Whether you are a follower of this blog or stumbled upon it accidentally, you most likely already know that I busted Phil Ivey on day 3 of the Main Event this year. It was a fantastic experience for several reasons, 1) I busted arguably the greatest player in the world in the biggest tournament of the year 2) It was a catalyst in getting a sponsorship deal with 888poker 3) A random 30 something year old women wanted to take a picture with me and 4) I got participate in many fun interviews discussing the experience and the specific bust out hand.
Something I didn’t expect during these aforementioned interviews (by the way, if you want a good explanation of the hand and my experience pokerlistings conducted a great interview that can be found here: http://www.pokerlistings.com/videos/v/max-steinberg-explains-how-he-busted-phil-ivey-in-main-event-7c8c11ad) was the repeated question of, “Do you think Ivey played it badly?” Before I was asked, it never crossed my mind. The reason it never crossed my mind was because that once I flat my opponents raise to Ivey’s cbet, Ivey’s only choice to any poker player with a brain is the raise (barring live reads). Once he raises, he’s never folding, so his question is “How do I size this raise?” Given his image (aggressive and capable of anything) shoving there seems like a fine way to attempt to get a bad call.
I found out later, after reading some criticism about the hand, that most people were critical of the fact he “risked his whole stack.” This, in general, is a sentiment a lot of tournament players share–and for good reason. There are specific points in a tournament where you have to be extra careful about not busting because of pay-jumps. But I find that a lot players take this way too far. And not only that, they also will make postflop plays that basically totally contradict this philosophy. I’ve seen countless occasions where I see a good player make a big call or a big bluff for most of their stack but then watch that player at a final table not shove against a clear 4bet bluff because they are risking their stack.

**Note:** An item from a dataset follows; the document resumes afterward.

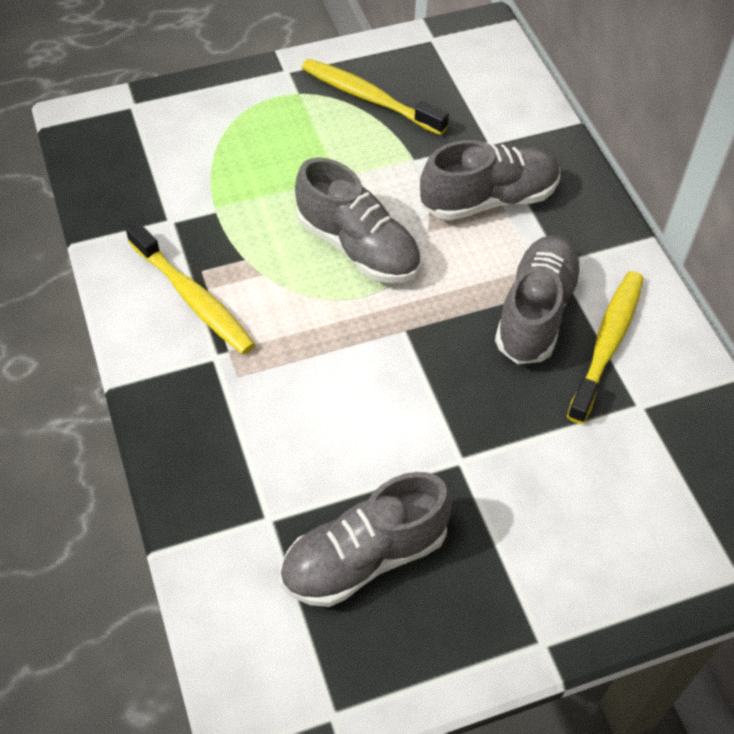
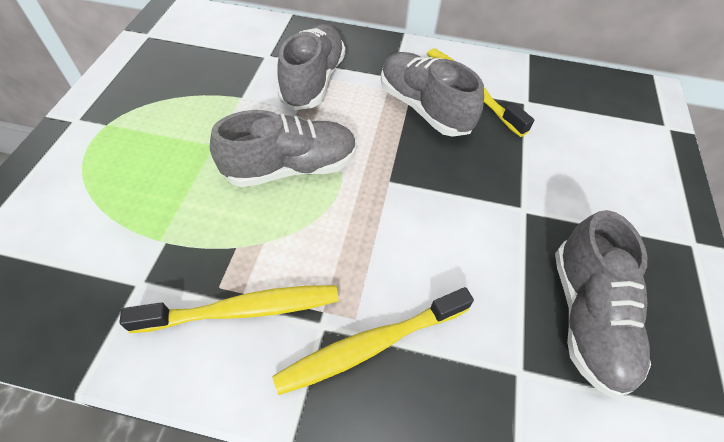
camera: 60 degrees left, 0 degrees up
(369, 98) = (160, 90): yellow toothbrush -> yellow toothbrush (370, 345)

The fact is, a big call, a big post flop bluff, and a big preflop shove are more similar then we think. They all are just moves that have a certain expectation, and there are certain in a tournament where we should pass up marginal or even solidly +EV plays because of ICM. The fact that something is happening postflop does not necessarily make it significantly more +EV. I suspect, however, that tournament players believe that it DOES make it significantly more +EV, but I disagree. It may have been true 4 years ago, but now with better players and better regulars, being too confident about your ability to play postflop can get you in trouble. I’ve seen too many players attempt a bad bluff against me or make a big call against me (in a spot where my range is pretty balanced) when ICM dictated they shouldn’t, shockingly not taking into account what they love to take into account preflop.
On the flip side I’m shocked, when doing commentary, at some of the preflop plays players pass up because of ICM. 3-handed at a final table, I saw a player pass up a 5bet shove spot 60bb deep with KQ (a great candidate to shove because of blockers) against a player with a massive 4bet bluffing range. Many players thought I was crazy for wanting to shove there, but to me that spot was going to be 100x better than any postflop spot he was going to get into with the other player. I think the positive expectation of that spot was staggering, and I don’t think anyone who saw the hand would really disagree. It’s just a common thought that one “doesn’t want to risk ones stack” And that’s really the only counter argument I got about the hand. Tournament culture has swayed too far in the direction of this small ball style, and if you want to improve your game, I suggest switching away from it.